Varoluşsal Sancılar, Sancılarımız

Çok mu önemliyim yoksa bir hayalet kadar görünmez miyim?

Aslında hayatımızdaki bu koca boşluğu Marion Milner şu şekilde özetliyor:

"Yine hayatımın sıkıcılığı ve vasatlığı hissi, hiçbir işe yaramadığım, lanetli olduğum, beğenilecek biri olmadığım, hiçbir konuda sivrilemediğim, boş bir faydasızlıktan ibaret olduğum hissi..."

Çok soyut ve derin bir konu olduğu için hiçbir şekilde zaman veya mekan kısıtlamasına tabi tutamayız.
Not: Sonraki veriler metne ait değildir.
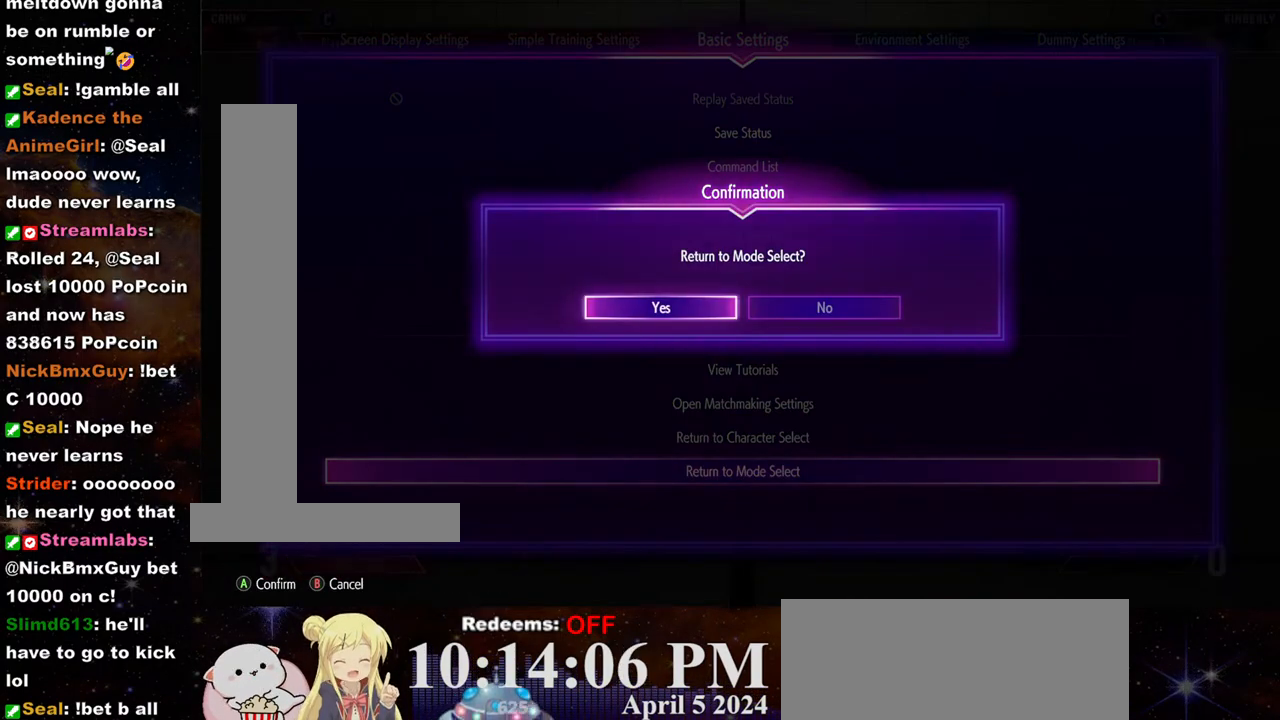
{"buttons": [], "left_stick": "center", "events": [[33, "CROSS", "down"], [117, "CROSS", "up"]]}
Düşünsenize belirli bir yaşı bile yok. İki, üç yaşındaki bir çocuk aynanın karşısına geçip yüzünü, ellerini inceliyor. Tam olarak kendisinin nasıl bir varlık olduğunu anlamaya çalışıyor. 21 yaşındaki ben de bunu yapıyorum, 50-60 yaşındaki insanlar dahi bunu yapıyorlar. Bunun bir başlangıcı ve sonunun olmadığına inanıyorum. Neden var olduğumuzu sorgulamanın belirli bir dönemi yok çünkü.

Çok klişe ve basit bir soru, hemen her anda pat diye düşündüğümüz, uygun ortamlarda dile getirdiğimiz şey: Biz kimiz ve neden varız?

Çok uzun yıllardırdan beri süregelen, ne kadar cevaba sahip olursa olsun asla ama asla tek bir tanım üzerinden açıklamasını yapamayacağımız bir soru. Filozoflardan bilim insanlarına ve daha birçok kategoriye giren insanların düşünceleri tek ve kesin bir cevap oluşturamıyor.

Ben kimim, neden şu anda buradayım ve bu işi yapıyorum, bu evrende tam olarak benim yerim ve görevim ne, çok mu önemliyim yoksa bir hayalet kadar görünmez miyim? Bunu kendime soruyorum ben. Koskocaman, aklımın ve zihnimin ötesinde bir evrenin herhangi bir galaksisinin, şimdilik sadece bu gezegende yaşam olduğuna inanılan, 7.8 milyar insan adı verilen canlının bulunduğu dünyada 206 ülkeden birisinde rastgele bir yaşam sürüyorum sadece. Bu ne kadar önemli bir durum olabilir ki? Ne işe yarıyorum, yerimiz zaten her alanda çabucak doldurulmuyor mu? Bazen bir kalpte, bazen çalıştığın işte, hatta oturduğumuz evde bile.

Ve çok önemsiz olduğumuz bu dünya bu yaşam için her şeyi gereğinden fazla kaygılı yaşıyoruz. En ufak şeyleri bile stres haline getirip şu kısacık hayatı kendimize katlanılmaz hâle getiriyoruz.

Bir amacımızın veya değerimizin olmadığına inandığımız zaman tutunacak bir dalımız kalmıyor ve her kapı umutsuzluğa, karamsarlığa, çözülemeyen, yığınla biriken düşünceler çöplüğüne götürüyor bizi.

Bazı çıkmazlar için sizi etkisi altına alan kötü, olumsuz, düşünce ve olayları evrenin tamamı açısından görebildiğiniz zaman aslında olayın evrende bir tozdan bile farkı olmadığını, sadece sizin zihninizde ne kadar büyük bir sorun olarak yer kapladığını anlayacaksınız. Ve bu saatten sonra umursamazca bir rahatlık gelebilir. Ama bunu da kontrollü bir şekilde yapmamız gerekiyor. Yoksa bu işin sonu da her şeyi boş vermişliğe kadar gidebiliyor. Nereden mi biliyorum :)

Bu durum ömür boyu sürecek ve bizler sürekli çözüm yolları arayıp duracağız ya da pes edip anlamsızlığı kabulleneceğiz.


Asıl ve gerçek anlam ise kendimize değer verdiğimiz zaman hissettiğimiz duygularda olacak.
Sadece kendimizin doldurarak anlam kazandırabileceği kocaman bir boşluğun içinde yaşıyoruz.